La sala se plantea como uno de los principales protagonistas del proyecto, con una composición marcada por una explosión de color y texturas. Butacas de diseño con formas dinámicas, cuadros de gran formato, una alfombra de piel de vaca, objetos decorativos y una zona de bar se integran para aportar movimiento y carácter, logrando un ambiente visualmente atractivo y con una fuerte identidad.
En el dormitorio principal, el lenguaje se transforma hacia una atmósfera más serena. Los colores sutiles permiten crear un espacio fresco, relajante y acogedor, donde cada elemento ha sido seleccionado para mantener un equilibrio entre estética y confort. La propuesta conserva la esencia del proyecto, pero adapta su expresión a las necesidades de un ambiente más íntimo.
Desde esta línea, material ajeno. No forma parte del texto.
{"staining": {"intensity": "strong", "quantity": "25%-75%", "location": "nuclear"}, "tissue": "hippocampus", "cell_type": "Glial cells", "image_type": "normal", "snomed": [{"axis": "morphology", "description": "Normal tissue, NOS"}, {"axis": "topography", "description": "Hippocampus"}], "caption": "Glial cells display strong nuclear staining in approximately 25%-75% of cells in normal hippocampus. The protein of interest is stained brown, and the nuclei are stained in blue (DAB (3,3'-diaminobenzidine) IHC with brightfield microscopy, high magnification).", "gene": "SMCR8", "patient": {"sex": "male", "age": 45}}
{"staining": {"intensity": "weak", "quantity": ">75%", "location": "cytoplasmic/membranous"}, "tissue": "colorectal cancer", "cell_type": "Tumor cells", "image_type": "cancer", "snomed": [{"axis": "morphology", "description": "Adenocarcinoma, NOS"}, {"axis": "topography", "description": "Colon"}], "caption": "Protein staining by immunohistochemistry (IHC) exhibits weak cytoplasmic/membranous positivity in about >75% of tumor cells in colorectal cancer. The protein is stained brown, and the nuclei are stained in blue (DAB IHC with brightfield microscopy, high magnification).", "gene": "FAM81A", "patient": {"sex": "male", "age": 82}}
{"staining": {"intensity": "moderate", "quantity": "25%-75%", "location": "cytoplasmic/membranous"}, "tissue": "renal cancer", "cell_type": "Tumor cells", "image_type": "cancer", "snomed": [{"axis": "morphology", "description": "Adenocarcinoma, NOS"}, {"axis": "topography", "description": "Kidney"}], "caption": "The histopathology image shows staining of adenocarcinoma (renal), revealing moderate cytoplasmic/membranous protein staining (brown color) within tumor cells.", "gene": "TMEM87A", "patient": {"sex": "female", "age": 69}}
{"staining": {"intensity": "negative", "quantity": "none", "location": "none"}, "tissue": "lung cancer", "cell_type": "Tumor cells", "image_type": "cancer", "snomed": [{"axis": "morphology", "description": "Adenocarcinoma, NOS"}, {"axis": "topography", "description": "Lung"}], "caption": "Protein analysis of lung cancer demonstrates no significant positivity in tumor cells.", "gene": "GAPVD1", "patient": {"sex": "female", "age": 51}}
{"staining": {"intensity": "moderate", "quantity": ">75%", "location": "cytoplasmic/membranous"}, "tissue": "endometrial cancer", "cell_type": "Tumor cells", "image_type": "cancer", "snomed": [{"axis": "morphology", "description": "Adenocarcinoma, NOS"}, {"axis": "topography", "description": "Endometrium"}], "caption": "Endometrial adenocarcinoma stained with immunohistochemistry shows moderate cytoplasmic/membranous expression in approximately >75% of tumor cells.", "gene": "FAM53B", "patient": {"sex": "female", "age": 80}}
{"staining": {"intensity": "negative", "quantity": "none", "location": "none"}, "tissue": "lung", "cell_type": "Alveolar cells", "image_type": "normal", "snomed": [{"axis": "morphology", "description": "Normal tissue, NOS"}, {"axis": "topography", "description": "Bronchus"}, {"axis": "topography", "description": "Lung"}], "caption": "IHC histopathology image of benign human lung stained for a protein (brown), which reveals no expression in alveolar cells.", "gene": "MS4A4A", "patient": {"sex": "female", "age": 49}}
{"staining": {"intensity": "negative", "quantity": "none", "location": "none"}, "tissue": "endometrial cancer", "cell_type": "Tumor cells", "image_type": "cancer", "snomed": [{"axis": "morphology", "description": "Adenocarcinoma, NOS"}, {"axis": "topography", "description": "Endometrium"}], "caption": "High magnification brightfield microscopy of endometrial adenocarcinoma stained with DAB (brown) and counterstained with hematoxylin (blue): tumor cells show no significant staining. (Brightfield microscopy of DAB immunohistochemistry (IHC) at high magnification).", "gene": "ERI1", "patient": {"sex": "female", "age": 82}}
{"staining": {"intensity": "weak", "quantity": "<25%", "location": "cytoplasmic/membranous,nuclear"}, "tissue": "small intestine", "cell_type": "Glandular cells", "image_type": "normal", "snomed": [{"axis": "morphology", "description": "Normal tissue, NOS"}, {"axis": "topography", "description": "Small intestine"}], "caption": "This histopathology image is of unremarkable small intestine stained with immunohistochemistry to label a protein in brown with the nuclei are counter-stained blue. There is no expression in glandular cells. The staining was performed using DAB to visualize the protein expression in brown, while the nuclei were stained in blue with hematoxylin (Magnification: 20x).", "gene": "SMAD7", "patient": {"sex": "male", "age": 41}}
La terraza continúa con la temática general del triplex a través de una estética de inspiración vintage. La incorporación de elementos decorativos y detalles asociados a este estilo permite extender el concepto hacia el exterior, generando un ambiente con personalidad propia y conexión con el lenguaje visual desarrollado en los interiores.
El resultado es una propuesta residencial donde cada ambiente expresa una faceta distinta del cliente, sin perder coherencia con el conjunto. El proyecto Triplex El Rancho demuestra cómo el color, las texturas, el mobiliario, el arte y los detalles decorativos pueden transformar una vivienda en un espacio auténtico, sofisticado y pensado para quienes lo habitan.